Dangerous Commands Guard: Why Prompt-Level Security Is Not Enough for AI Agents

Any model at any moment can ignore prompts. We learned this the hard way. Here is the pre-execution hook that prevents destructive commands regardless of LLM intent.

1. The Amazon AWS Wake-Up Call

On 10 March 2026, Amazon’s AWS division experienced what the industry should treat as a canonical warning. AI-assisted operations tools, granted access to production infrastructure, caused issues in Cost Explorer. The incident was not theoretical — it was real money, real customers, real production impact.

The model was not malicious. It was optimising for a reward signal, and the path of least resistance happened to pass through a destructive operation that the permissioning system had not anticipated.

We watched this unfold and recognised our own vulnerability.

2. Why “Just Use Permission Modes” Does Not Work

Every major AI coding tool offers permission control. This is dangerously incomplete for three reasons.

First, bypass-permissions exists. Every tool that offers autonomous mode includes a mechanism to skip the permission prompt. Our agents run autonomously for hours. Stopping for human approval on every shell command would defeat the purpose.

Second, sandboxing is insufficient in practice. The constant approval interrupts make interactive development painful, and sandbox constraints prevent legitimate operations. Our Firecracker VM-based agents regularly consume 70GB of RAM for build processes.

Third, prompts are advisory, not enforced. You can write the most detailed instruction set telling an agent never to run git reset --hard, and any sufficiently capable model will understand and agree. But models are not deterministic. Under the right conditions, the model will take the shortest path to satisfying its objective.

The fundamental insight: you cannot enforce security at the prompt layer because the prompt layer has no enforcement mechanism.

3. The Architecture: A Pre-Execution Hook

The Dangerous Commands Guard sits between the LLM’s tool-use output and the actual shell execution.

LLM generates tool call
    |
    v
Agent framework prepares shell execution
    |
    v
[dcg hook intercepts]  <-- This is where security lives
    |
    +-- ALLOW --> Shell executes command
    |
    +-- DENY  --> Command blocked, reason returned to agent

Why a Deny-List, Not an Allow-List

An allow-list requires enumerating every command an agent might legitimately need. Our agents execute thousands of distinct commands across build systems, test frameworks, package managers, Docker, Kubernetes, and bespoke project scripts. The combinatorial explosion makes a comprehensive allow-list impractical.

A deny-list blocks only known-dangerous patterns. The cost of a false positive is developer frustration; the cost of a false negative is data loss.

Fail-Open Semantics

If the guard itself fails — timeout, parse error, resource exhaustion — the command is allowed to proceed. A security guard that breaks your workflow will be removed. The default is intentionally permissive.

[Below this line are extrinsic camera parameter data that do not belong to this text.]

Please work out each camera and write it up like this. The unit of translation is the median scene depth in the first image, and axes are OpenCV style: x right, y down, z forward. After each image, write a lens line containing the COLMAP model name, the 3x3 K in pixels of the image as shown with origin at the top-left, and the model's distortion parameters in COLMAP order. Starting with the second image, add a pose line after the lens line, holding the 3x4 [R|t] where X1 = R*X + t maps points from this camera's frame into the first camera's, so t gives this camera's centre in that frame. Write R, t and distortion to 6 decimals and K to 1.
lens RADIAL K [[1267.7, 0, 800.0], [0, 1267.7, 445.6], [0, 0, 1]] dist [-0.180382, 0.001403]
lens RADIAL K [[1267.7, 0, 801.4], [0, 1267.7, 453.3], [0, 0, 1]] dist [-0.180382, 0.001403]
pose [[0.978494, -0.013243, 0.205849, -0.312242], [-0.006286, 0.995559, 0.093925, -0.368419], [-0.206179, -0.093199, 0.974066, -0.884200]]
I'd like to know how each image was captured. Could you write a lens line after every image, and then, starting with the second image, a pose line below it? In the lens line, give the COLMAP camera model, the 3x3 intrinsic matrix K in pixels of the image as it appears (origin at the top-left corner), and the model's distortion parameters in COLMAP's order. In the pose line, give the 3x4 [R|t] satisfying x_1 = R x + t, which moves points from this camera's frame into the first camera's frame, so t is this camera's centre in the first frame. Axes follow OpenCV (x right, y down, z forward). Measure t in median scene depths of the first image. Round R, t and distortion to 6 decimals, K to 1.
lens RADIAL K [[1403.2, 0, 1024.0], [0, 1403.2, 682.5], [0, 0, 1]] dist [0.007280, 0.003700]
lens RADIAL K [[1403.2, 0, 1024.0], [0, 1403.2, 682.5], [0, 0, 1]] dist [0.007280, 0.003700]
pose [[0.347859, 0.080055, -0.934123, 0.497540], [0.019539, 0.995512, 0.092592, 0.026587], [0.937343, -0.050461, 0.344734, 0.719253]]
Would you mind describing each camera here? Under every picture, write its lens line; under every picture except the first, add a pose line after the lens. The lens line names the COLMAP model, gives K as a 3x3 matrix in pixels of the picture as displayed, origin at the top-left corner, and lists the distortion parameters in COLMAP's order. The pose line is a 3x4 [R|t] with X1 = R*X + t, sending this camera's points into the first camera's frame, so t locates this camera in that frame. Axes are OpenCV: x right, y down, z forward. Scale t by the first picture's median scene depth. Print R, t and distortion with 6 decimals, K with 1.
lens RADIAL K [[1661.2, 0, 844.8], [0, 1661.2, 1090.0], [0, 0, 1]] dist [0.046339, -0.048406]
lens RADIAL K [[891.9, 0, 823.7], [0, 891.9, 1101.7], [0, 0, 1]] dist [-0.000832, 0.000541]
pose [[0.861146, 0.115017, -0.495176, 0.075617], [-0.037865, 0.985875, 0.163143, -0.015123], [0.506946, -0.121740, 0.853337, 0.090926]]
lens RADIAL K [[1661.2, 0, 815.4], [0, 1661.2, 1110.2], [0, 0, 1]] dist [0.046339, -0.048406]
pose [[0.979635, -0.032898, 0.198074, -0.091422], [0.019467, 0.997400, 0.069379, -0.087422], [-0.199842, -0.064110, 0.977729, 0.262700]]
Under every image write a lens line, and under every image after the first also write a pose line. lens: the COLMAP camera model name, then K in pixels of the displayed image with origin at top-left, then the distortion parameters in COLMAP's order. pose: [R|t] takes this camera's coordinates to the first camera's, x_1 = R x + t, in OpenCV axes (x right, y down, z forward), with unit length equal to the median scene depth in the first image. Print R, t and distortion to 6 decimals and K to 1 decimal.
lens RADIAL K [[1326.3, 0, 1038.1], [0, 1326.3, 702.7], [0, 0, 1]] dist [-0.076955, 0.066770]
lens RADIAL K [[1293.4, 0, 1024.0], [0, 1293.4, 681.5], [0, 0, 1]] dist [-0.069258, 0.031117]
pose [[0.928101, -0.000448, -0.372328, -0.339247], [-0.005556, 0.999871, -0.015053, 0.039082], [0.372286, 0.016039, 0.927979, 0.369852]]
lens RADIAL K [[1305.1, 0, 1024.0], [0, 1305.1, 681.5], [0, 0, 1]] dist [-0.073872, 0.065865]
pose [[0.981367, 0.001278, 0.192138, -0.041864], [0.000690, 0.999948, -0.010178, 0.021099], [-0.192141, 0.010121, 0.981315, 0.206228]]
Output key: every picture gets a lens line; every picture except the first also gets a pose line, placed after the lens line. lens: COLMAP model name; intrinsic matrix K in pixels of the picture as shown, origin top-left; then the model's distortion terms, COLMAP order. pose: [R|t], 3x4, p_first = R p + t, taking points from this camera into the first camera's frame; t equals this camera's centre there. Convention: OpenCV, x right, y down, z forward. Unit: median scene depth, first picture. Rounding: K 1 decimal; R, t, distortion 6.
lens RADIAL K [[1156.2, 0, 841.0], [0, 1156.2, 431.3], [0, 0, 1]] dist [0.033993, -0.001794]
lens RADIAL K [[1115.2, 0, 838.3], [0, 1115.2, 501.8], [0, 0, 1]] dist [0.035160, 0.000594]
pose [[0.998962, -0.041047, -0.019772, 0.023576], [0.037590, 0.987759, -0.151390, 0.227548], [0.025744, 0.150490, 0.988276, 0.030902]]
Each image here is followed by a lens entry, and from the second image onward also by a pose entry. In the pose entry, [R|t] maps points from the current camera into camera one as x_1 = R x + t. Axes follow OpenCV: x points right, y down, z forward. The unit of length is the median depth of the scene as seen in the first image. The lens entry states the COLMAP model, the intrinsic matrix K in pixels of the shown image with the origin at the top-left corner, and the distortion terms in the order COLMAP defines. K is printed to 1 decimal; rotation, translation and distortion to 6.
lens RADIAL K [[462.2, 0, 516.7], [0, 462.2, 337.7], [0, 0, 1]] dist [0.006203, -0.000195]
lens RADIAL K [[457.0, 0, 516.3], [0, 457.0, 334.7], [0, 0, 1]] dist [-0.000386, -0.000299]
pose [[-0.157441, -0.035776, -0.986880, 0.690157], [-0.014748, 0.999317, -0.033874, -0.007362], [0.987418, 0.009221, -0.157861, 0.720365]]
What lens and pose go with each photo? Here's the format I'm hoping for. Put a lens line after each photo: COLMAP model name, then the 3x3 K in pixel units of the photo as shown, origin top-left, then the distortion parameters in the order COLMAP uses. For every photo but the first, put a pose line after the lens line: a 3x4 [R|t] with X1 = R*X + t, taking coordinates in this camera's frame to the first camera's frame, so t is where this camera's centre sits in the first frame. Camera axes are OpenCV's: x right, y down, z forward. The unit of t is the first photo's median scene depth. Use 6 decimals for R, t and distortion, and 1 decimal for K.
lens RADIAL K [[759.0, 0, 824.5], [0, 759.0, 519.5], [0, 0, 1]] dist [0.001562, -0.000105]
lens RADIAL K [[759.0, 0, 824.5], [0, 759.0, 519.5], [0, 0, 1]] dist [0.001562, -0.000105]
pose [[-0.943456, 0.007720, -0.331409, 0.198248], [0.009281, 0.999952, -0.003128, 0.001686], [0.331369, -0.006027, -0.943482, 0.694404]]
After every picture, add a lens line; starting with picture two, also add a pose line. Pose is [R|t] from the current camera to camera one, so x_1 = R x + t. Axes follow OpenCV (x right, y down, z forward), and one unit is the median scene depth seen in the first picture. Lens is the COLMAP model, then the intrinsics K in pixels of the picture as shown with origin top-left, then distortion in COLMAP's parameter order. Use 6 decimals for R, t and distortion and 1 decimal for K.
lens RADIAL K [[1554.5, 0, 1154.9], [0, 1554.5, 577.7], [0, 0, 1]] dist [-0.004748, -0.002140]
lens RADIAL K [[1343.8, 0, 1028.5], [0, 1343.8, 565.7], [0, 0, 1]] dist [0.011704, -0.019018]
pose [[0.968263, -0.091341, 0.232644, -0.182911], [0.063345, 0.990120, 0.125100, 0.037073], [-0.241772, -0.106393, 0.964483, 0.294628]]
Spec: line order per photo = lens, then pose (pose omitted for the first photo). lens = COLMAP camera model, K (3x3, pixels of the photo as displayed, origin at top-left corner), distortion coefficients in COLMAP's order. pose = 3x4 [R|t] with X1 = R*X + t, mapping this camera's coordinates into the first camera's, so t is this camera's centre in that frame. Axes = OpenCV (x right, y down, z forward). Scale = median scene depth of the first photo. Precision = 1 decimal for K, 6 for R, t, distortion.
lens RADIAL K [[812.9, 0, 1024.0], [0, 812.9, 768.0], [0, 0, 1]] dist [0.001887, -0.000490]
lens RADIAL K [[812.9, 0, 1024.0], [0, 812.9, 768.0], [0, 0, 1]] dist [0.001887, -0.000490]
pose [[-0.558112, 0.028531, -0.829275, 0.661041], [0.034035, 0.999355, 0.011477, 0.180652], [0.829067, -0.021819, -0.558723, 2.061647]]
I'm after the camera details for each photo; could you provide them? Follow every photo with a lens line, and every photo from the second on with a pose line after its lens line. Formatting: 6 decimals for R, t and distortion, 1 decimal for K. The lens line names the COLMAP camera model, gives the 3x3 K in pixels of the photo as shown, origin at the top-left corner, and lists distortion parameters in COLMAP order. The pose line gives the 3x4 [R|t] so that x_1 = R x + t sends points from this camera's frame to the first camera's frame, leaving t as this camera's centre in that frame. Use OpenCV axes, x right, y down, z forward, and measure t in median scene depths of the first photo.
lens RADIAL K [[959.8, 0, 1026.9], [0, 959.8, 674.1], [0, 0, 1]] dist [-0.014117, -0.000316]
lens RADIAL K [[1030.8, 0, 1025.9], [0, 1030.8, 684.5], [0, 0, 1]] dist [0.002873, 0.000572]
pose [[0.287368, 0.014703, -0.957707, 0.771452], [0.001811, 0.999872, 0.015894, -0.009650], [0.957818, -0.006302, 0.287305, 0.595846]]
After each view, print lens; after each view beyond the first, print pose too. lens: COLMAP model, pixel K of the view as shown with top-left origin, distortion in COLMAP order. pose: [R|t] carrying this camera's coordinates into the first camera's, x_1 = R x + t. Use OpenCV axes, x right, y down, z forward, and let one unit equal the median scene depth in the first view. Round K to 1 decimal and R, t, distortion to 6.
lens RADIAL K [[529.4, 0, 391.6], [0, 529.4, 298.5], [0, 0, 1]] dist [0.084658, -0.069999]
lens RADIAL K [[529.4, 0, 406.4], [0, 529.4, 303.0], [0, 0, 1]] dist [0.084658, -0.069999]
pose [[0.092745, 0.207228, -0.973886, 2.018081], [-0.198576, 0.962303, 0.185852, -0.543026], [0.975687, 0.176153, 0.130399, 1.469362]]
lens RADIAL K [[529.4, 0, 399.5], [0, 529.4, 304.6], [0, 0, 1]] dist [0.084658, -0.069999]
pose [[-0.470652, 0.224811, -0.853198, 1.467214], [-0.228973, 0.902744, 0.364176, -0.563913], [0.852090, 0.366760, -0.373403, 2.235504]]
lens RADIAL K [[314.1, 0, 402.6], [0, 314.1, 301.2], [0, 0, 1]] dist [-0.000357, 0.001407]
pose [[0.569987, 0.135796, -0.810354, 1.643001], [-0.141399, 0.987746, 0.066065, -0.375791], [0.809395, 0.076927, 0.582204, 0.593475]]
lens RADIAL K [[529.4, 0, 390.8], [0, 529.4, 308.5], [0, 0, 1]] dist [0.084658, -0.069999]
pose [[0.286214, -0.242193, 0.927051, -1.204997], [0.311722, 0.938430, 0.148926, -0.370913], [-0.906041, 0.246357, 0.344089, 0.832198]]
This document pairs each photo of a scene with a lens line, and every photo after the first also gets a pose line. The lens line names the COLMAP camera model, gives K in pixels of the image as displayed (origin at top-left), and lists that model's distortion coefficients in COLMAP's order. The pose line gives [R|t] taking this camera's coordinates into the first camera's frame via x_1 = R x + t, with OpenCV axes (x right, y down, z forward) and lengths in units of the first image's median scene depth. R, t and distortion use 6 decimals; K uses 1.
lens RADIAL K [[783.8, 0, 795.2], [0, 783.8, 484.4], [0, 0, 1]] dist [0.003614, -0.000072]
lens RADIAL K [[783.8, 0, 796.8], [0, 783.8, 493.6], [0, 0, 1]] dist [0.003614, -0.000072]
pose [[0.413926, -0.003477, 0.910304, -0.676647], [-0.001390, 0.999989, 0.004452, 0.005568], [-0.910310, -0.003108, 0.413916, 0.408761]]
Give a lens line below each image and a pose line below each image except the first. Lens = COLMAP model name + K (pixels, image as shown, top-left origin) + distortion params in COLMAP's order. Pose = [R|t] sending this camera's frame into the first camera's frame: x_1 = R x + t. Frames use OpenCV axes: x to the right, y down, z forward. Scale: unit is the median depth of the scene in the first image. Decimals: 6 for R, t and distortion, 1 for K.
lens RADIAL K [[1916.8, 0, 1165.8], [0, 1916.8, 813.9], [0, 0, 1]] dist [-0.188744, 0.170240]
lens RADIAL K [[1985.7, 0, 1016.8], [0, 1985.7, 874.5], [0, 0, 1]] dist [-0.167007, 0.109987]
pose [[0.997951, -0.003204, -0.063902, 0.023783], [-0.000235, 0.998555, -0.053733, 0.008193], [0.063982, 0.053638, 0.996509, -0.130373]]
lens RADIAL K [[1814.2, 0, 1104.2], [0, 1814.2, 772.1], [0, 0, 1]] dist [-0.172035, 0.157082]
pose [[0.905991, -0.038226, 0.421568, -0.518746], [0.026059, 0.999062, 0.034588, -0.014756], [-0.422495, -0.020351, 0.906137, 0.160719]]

4. The Specific Commands We Block

Git destructive operations (80% of incidents):

git reset --hard          # Destroys all uncommitted changes
git checkout -- .         # Discards working directory changes
git push --force          # Rewrites shared history
git clean -fdx            # Removes untracked files and directories

Filesystem destruction:

rm -rf /                  # Self-explanatory
rm -rf /etc               # System configuration
rm -rf ./src              # Source code

Inline script execution:

bash -c "rm -rf /"
python -c "import os; os.system('rm -rf /')"

The guard detects obfuscation: quoted commands, absolute paths, sudo variants, and command substitution. Beyond these core patterns, the pack system provides 49 categories covering PostgreSQL, Docker, Kubernetes, AWS, Terraform, and more.

5. What It Does NOT Catch

Arbitrary code via script files. An agent can write a destructive script and execute it. The repository scanning mode catches these in committed code, but not in real-time.

Semantic destruction. The guard blocks git reset --hard but not git commit -m "replacing entire codebase with Hello World". Security at this level requires understanding intent.

Prompt injection. A malicious file could manipulate the agent into performing destructive actions through a sequence of individually safe commands. This is the hardest problem in agent security.

These gaps are acceptable because the guard is one layer in a defence-in-depth strategy. It catches the 80% caused by well-known command patterns.

6. The Broader Lesson

Enforce constraints at the execution layer, not the instruction layer.

Prompts are instructions to the model. Hooks are constraints on the system. Instructions can be ignored. Constraints cannot.

When we build security into prompts, we are asking a statistical text generator to behave like a security policy engine. This is a category error. A pre-execution hook is a deterministic program that evaluates every command against a fixed set of patterns with sub-millisecond latency. This is what enforcement looks like.

The Amazon AWS incident was predictable. Every team running autonomous agents will eventually encounter a scenario where the model takes a destructive action that its instructions forbade. The question is whether you will have an enforcement mechanism in place when it does.

Install the guard. Configure the packs. Do not rely on prompts to protect your production infrastructure.